Microservices

Microservices are a software development technique - a variant of the Service Oriented Architecture (SOA) structural style - that arranges an application as a collection of loosely coupled services

What are microservices?

Microservices - also known as the microservice architecture - is an architectural style that structures an application as a collection of services that are

  • Highly maintainable and testable
  • Loosely coupled
  • Independently deployable
  • Organized around business capabilities
  • Owned by a small team

The microservice architecture enables the rapid, frequent and reliable delivery of large, complex applications. It also enables an organization to evolve its technology stack.

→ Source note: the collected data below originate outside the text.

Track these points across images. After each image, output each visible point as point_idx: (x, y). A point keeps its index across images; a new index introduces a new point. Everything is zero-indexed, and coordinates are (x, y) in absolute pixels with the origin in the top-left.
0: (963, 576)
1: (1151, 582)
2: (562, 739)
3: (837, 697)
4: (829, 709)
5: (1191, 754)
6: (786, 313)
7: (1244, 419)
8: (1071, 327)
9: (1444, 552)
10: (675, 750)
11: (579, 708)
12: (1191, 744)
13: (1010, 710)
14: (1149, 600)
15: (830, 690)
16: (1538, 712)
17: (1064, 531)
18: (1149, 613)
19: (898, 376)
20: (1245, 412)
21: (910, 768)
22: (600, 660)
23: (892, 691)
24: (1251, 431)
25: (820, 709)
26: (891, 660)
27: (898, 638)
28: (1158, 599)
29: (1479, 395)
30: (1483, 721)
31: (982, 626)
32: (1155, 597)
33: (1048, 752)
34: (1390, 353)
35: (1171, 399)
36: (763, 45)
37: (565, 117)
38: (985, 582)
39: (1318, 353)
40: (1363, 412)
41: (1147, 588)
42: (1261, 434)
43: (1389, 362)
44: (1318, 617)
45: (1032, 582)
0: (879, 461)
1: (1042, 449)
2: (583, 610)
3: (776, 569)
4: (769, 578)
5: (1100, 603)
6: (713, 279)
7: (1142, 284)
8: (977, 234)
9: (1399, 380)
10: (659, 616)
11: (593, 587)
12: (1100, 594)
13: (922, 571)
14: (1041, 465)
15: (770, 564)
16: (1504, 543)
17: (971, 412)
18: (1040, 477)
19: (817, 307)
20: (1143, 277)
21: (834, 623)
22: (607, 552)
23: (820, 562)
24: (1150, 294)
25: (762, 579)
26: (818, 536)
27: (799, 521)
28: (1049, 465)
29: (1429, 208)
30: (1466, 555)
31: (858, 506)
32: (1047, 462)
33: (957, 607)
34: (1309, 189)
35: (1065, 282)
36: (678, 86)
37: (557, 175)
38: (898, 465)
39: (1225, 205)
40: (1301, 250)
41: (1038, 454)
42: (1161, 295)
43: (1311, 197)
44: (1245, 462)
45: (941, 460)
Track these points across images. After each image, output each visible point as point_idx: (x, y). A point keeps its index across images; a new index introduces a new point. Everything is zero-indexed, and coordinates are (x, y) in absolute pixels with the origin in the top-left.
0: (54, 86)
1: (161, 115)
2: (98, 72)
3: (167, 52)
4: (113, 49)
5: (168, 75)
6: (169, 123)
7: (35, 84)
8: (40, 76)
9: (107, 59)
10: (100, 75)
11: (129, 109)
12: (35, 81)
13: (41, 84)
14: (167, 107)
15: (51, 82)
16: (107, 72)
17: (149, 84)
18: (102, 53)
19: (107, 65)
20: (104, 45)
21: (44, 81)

Snippet from Wikipedia: Microservices

In software engineering, a microservice architecture is an architectural pattern that arranges an application as a collection of loosely coupled, fine-grained services, communicating through lightweight protocols. One of its goals is to enable teams to develop and deploy their services independently. This is achieved by reducing several dependencies in the codebase, allowing developers to evolve their services with limited restrictions, and hiding additional complexity from users. Consequently, organizations can develop software with rapid growth and scalability, as well as use off-the-shelf services more easily. Communication requirements are reduced. These benefits come with the cost of maintaining decoupling, so a microservice architecture may be suitable only if the application is too complex to manage as a monolith. Interfaces need to be designed carefully and treated as public API. One technique used is having multiple interfaces on the same service or multiple versions of the same service to avoid disrupting existing users of the code.

A microservice is analogous to bounded context in domain-driven design.